How Your Diet Affects Your Ability to Beat Addiction

A balanced diet is an integral part of the recovery process.

The dopamine fix is hard to overcome. It’s that little chemical reaction in your brain that allows you to feel happy and pleasured in response to certain stimuli.

It may happen when we drink a cold glass of chardonnay or our favorite beer, gamble, have sex, and yes, it also helps us stay addicted to whatever vice we have. It can become harder and harder to satisfy it as time passes. So, what does dopamine have to do with how your diet affects your ability to beat addiction? Let’s find out.


Holistic Treatment for Addiction


In addition to the traditional treatment for alcohol and drug addiction, today’s treatment centers look at how genetics play a part in addiction as well as how biochemical imbalances contribute to the anxiety and cravings people often experience with alcohol or drugs. When combined with genetic mutations, these imbalances can interfere directly with addiction treatment and recovery.


Addiction Affects Diet and Proper Nutrition


Addiction harms the body in two different ways: the substance itself affects the body, and that in turn leads to a negative lifestyle that includes a poor diet with irregular and unhealthy eating habits.  When an addicted person neglects proper nutrition, it will negatively affect the body’s well being.

An addicted person may:

  • Fail to eat since their appetite is suppressed, or they may forget to eat altogether.
  • Make poor food choices or none at all since their limited funds go toward supplying their addictive substance(s), leaving little left over for healthy food.
  • Binge after they come down from a high.
  • Increase the loss of nutrients from vomiting and diarrhea.

Chronic alcohol abuse, for example, interferes with the body’s ability to absorb nutrients from foods due to damage to the stomach lining and damage to the pancreas. This organ helps us to absorb fats and keeps our blood sugar appropriately balanced. Too much alcohol combined with lack of nutrients can lead to alcohol-induced pancreatitis which is life threatening if not immediately treated.

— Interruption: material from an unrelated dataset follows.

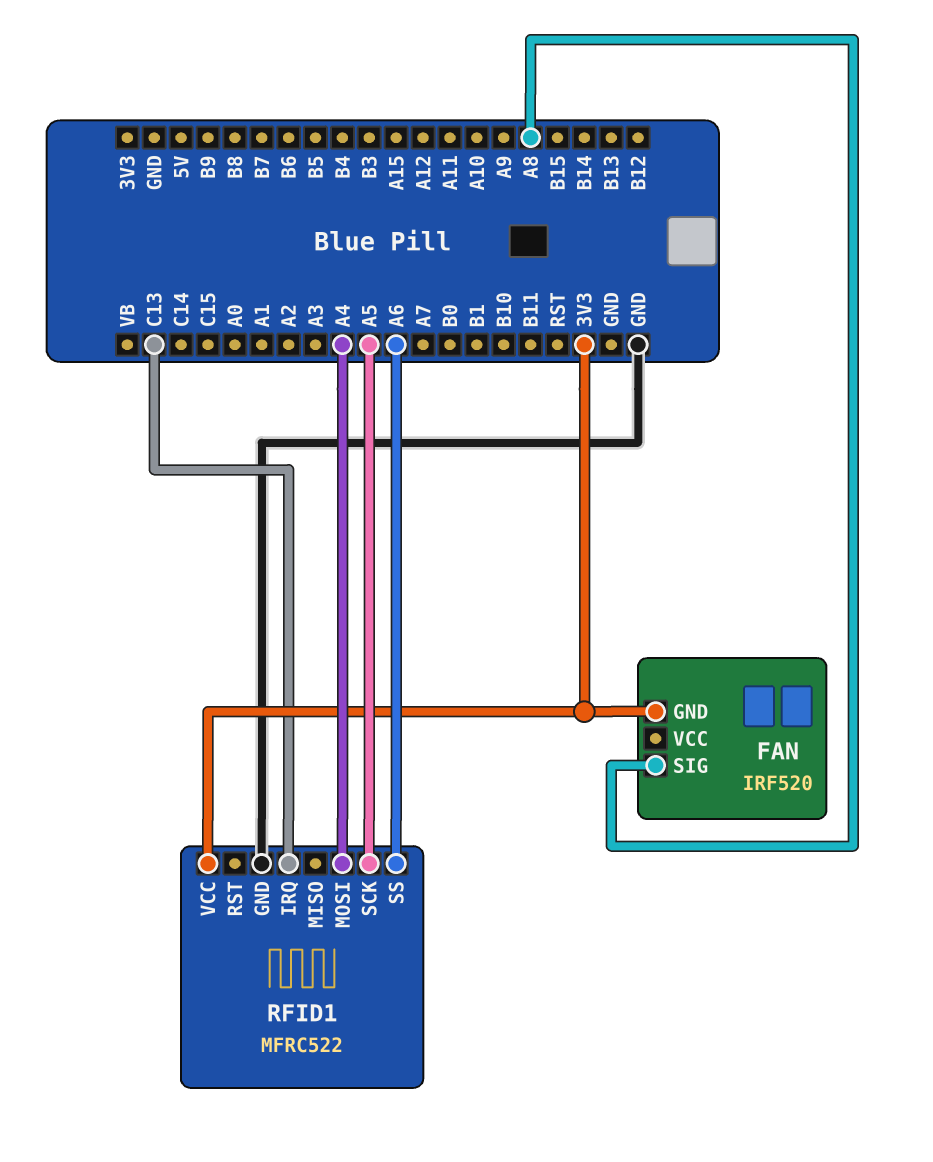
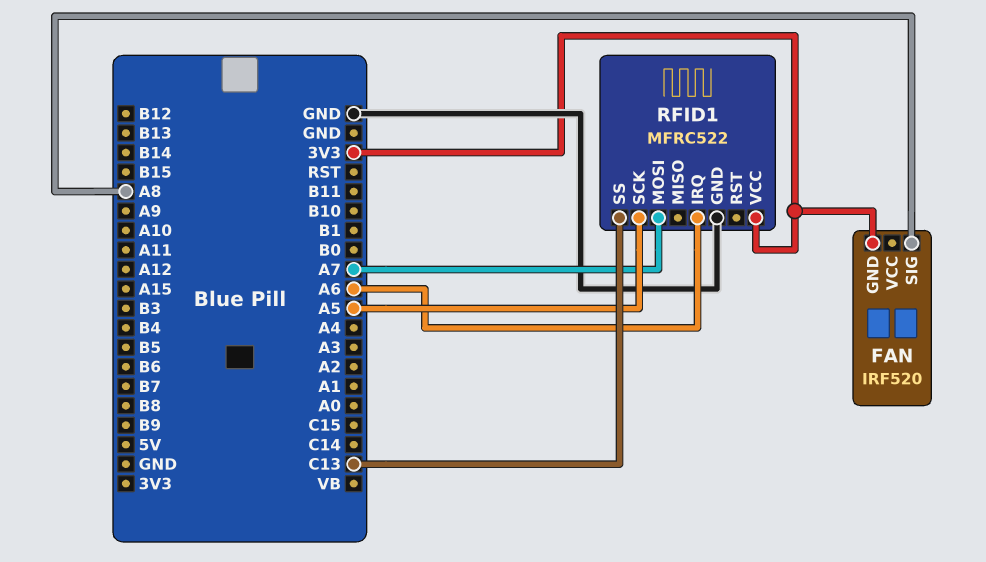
RFID1 pin IRQ: C13 -> A6
RFID1 pin MOSI: A4 -> A7
RFID1 pin SS: A6 -> C13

The other damaged organ associated with this type of addiction is the liver, which helps remove harmful toxins from the body.

Many who are chronically addicted to alcohol have deficiencies in some key nutrients including zinc, and several B vitamins especially B6. Depleted zinc causes a loss of taste and smell plus it is has links to depression, apathy and irritability, all common problems for addicts.

These contributing factors slow down the natural production of serotonin and dopamine in the brain. As a result, these depleted nutrients can lead to anemia and neurological problems as well.

Other complications of excessive alcohol consumption and poor nutrition are high blood pressure, diabetes, liver damage, seizures, malnutrition, and a shorter life expectancy.


The Dopamine Effect


Dopamine is the feel-good chemical that promotes happiness and reduces stress. The more a person indulges in an addictive substance, the less dopamine there is in the brain. In conjunction with an unhealthy diet and lack of protein, the amount of dopamine continues to decrease. This can leave the addict with less dopamine receptors in the brain and blunted pleasure, requiring more ways to satisfy the cravings. The brain cannot do it any longer by itself.


Beat Addiction with Nutritional Therapy


Proper nutrition is essential for recovery since it gives the body energy and what its immune system requires to fight off infections and disease. One of the first challenges is to replenish B vitamins. Holistic treatment centers will incorporate whole foods into the diet with grains and protein to reduce sugar swings. If a person’s blood sugar crashes, their body will respond by wanting a boost, which will often trigger intense cravings.

To beat addiction, nutritional therapy includes avoiding processed and sweetened foods or drinks. Keeping blood sugar balanced is a crucial factor to reduce cravings to a minimum. Complex carbs like grains, fruits, and vegetables should be 50 – 55% of all consumed calories.

Turkey, red meat, chicken, fish, eggs, cheese, and beans must be included in a new healthy diet, and these particular foods contain the amino acids needed to make dopamine in the brain.

The benefits of a better diet include an improved mood and memory, a strengthened immune system, increased energy, and reduced risk for disease. Improving diet and nutrition are playing a much larger role in many addiction treatment programs and services today.

Improved physical health and repairing the biochemicals in the body only help to complement the traditional addiction therapies. The totality of managing stress, improving nutrition, and dealing with the biochemical parts of alcohol or drug addiction will serve to improve the addict’s ability to beat addiction.